Excerpt to read:
-=-=-
The maximum penalty for a level one offence has increased from $50,000 to $456,000, with the maximum penalty for a first-time level four offence increasing from $500,000 to more than $2.7 million and a maximum jail term for an individual convicted of a level four offence increasing from two years to five years.
Acting Worksafe Commissioner Simon Ridge said SafeFarmsWA could be involved in helping draft the new regulations.
“It’s very important that you take part and have a voice at the table,” Mr Ridge told about 55 people from agribusiness, representative bodies and supporting organisations at the launch.
“Statistically farming is not the best industry (for safety), but it is better than it used to be, we are on the right track and it will get better,” he said.
Mr Ridge pointed out as Farmsafe WA Alliance, SafeFarmsWA had run farm safety training courses, some in conjunction with WorkSafe, at various agricultural and TAFE colleges and a university which was an important step in getting the safety message out.
“It is particularly important that the OHS message is getting exposure to the people who are joining the agriculture industry and who are going to be the farm managers of the future,” Mr Ridge said.
As educator SafeFarmsWA also works closely with a chemicals team from WorkSafe, the “policeman” enforcing regulations.
“There’s some pretty toxic stuff farmers work with, safety is paramount in handling these things by the correct procedures,” Mr Ridge said.
-=-=-
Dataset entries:
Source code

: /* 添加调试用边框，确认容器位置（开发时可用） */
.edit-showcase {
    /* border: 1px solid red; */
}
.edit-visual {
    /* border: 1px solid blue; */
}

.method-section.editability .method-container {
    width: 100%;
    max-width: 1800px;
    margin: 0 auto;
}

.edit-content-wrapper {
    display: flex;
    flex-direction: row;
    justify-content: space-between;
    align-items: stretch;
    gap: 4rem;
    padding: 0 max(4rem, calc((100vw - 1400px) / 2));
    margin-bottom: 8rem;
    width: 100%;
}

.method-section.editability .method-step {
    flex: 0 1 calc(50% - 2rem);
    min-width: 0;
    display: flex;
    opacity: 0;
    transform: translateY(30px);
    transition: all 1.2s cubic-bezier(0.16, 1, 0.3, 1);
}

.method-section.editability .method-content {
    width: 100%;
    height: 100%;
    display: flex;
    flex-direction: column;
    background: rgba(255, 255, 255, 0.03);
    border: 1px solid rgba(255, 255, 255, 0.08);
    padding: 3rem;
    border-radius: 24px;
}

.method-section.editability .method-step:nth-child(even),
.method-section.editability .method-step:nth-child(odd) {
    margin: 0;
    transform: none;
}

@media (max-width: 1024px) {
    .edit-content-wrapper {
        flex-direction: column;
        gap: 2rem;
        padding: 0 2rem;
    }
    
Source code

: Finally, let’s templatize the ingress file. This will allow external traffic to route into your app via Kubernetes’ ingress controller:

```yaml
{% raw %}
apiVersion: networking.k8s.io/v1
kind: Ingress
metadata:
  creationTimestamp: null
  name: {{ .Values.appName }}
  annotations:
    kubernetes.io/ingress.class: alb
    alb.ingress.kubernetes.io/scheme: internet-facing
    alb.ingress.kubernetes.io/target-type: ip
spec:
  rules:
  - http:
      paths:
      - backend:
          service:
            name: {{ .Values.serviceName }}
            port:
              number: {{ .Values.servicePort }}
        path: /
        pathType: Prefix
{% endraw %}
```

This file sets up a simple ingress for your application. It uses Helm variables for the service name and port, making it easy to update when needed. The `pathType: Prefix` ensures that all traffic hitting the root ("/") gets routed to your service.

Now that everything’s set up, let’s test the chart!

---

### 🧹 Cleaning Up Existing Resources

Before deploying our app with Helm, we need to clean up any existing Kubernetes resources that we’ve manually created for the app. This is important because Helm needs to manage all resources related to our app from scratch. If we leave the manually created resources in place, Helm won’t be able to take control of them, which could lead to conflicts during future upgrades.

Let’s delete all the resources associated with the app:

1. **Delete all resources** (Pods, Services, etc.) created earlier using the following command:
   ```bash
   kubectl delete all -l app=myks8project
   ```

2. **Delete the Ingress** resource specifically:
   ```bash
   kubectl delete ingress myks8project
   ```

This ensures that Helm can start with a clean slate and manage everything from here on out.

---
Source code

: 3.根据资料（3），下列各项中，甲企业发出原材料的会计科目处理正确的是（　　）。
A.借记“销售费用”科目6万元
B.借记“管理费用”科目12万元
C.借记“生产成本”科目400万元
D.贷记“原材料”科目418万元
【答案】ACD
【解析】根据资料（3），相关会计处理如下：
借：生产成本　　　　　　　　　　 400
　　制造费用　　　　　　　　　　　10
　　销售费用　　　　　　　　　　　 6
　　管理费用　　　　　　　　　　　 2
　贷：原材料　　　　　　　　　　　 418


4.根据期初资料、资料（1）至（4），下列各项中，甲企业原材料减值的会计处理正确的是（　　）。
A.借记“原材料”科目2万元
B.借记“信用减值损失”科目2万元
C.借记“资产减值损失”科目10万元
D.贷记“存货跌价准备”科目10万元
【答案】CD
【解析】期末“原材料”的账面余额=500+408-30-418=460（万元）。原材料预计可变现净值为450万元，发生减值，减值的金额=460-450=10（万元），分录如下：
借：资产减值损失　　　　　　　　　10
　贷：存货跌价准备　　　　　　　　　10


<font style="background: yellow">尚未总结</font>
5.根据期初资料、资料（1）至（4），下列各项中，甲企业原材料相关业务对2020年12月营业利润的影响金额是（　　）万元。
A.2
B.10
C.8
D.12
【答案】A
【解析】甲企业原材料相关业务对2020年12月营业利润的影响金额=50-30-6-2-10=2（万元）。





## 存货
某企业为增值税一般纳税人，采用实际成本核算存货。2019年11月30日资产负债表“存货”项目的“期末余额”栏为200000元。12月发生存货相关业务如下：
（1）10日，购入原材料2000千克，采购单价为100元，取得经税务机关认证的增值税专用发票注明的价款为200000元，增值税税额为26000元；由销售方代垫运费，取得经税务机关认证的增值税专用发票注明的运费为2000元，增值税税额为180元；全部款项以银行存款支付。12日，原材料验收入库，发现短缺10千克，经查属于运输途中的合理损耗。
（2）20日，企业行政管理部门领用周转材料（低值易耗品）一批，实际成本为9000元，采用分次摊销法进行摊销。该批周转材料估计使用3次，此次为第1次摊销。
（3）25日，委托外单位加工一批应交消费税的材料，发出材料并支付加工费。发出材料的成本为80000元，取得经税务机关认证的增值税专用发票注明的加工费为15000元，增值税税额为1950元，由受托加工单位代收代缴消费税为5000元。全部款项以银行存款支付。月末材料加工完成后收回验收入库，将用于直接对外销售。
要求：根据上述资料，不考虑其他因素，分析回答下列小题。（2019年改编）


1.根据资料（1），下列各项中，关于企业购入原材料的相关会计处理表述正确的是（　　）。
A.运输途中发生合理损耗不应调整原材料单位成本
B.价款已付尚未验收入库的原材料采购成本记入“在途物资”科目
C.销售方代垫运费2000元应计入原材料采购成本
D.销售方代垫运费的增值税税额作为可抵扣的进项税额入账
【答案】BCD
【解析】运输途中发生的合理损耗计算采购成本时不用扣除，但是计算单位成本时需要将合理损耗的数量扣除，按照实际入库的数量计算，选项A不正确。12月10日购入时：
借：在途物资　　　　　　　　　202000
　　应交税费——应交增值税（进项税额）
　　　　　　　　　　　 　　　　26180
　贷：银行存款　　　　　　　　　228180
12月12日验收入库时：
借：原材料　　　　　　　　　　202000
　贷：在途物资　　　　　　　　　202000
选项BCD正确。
-=-=-
About this task: According to the text about farm safety penalties, what was the maximum jail term for an individual convicted of a level four offence before the increase? Rely only on the text about farm safety penalties and ignore the rows.

Solved problem: Two years.